Grippe A : l'état de pandémie mondiale déclaré
La France laisse entendre qu'elle restera en phase 5 pour le moment.
La grippe A reste plus menaçante que jamais. L'Organisation mondiale de la santé (OMS) a en effet relevé son niveau d'alerte sur la grippe porcine au niveau 6 (le plus grave), ce qui correspond à une pandémie mondiale. L'OMS réunissait jeudi son comité d'urgence compte tenu de la propagation du virus A (H1N1) qui a fait près de 28.000 malades et 141 morts dans 74 pays touchés après son apparition au Mexique et aux Etats-Unis fin mars. Elle prévient que les pays ayant connu une activité importante du virus A (H1N1) devaient s'attendre à une deuxième vague, d'autant que le virus circulera dans le monde pendant «un à deux ans».
Pour prendre sa décision, l'organisation attendait d'avoir des preuves que le virus se propageait bien localement dans une région autre que le continent américain, critère géographique retenu pour déclencher la phase 6. Il s'agit de la première pandémie déclarée depuis plus de 40 ans par l'organisation dont le siège est à Genève. Un gros bémol toutefois : l'OMS, qui qualifie cette pandémie de «modérée», ne recommande pas de restriction de mouvement des personnes, des biens et des services malgré ce niveau 6. Elle a simplement demandé jeudi aux laboratoires pharmaceutiques de «s'atteler rapidement» à la production de vaccin contre le virus, «dès qu'ils terminent la production de vaccin contre la grippe saisonnière».
La situation en France ? Pour l'instant, rien ne change. La ministre de la Santé Roselyne Bachelot a laissé entendre que la France ne relèverait pas son niveau d'alerte et resterait en phase 5. «Avec 73 cas répertoriés de grippe A, la France peut rester au niveau 5A, mais nous prendrons la décision formellement» vendredi lors d'une réunion de la cellule interministérielle de crise, a-t-elle expliqué jeudi à la presse, en marge d'un forum citoyen sur la bioéthique.
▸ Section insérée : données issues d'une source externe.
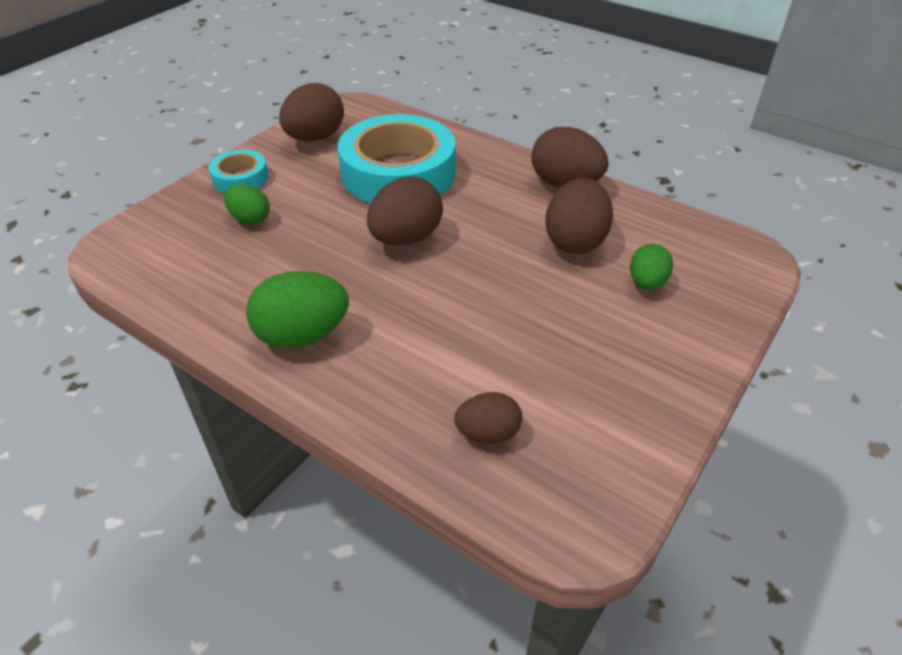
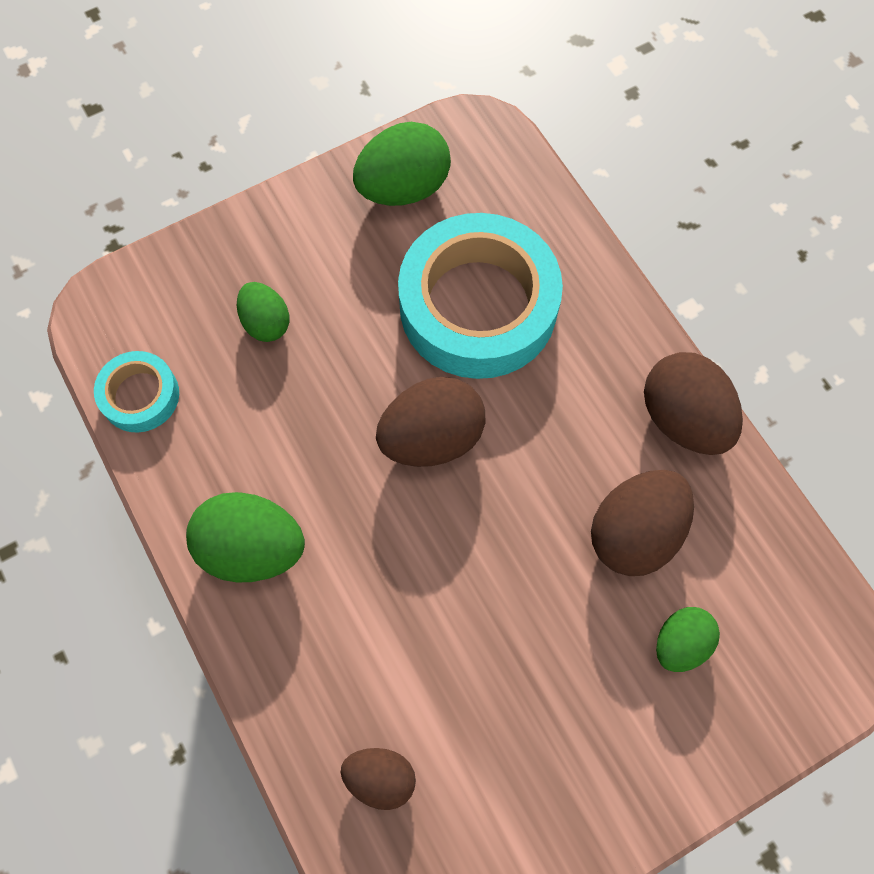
camera: 25 degrees right, 25 degrees up
(240, 178) = (282, 237): turquoise tape -> turquoise tape (140, 396)
(315, 138) = (403, 188): brown egg -> green egg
Un plan anti-pandémie grippale.
Rédigé par le Secrétariat général de la défense nationale, un service qui dépend de Matignon, ce document suggère pour chaque niveau d'alerte (sept en tout) une cinquantaine de mesures. L'adoption de ces dispositions est ensuite validée au cas par cas par une cellule interministérielle de crise.Si elle devait finalement passer en phase 6, la France pourrait être amenées à prendre des mesures très contraignantes pour la population : contrôles des frontières, arrivées et départs internationaux de passagers interrompus, port de masques chirurgicaux par les malades, droit de visite limité dans les hôpitaux, transports en commun restent à quai, fermeture des établissements scolaires...
«Passer en phase six signifie que la propagation [du virus] continue... mais ne signifie pas que la gravité de la maladie a augmenté», a expliqué le Dr Fukuda. De fait, la mortalité du virus s'est révélée jusqu'à présent à peu près équivalente à celle de la grippe saisonnière (0,1%), en dehors du Mexique (0,4%), alors que celle de la grippe aviaire est de 60%. Mais le virus devrait muter et pourrait se combiner avec une souche plus virulente, ouvrant la voie à des scénarios beaucoup plus pessimistes, craint l'OMS. Malgré tout, l'organisation se veut rassurante, répétant à l'envie que le monde n'a jamais été aussi bien préparé à une pandémie de grippe.
Les Sociétés de la Croix-Rouge et du Croissant-Rouge «doivent être mobilisées à travers le monde entier et se préparer à répondre» à la pandémie de grippe porcine, a néanmoins annoncé la Fédération internationale de la Croix-Rouge dans un communiqué.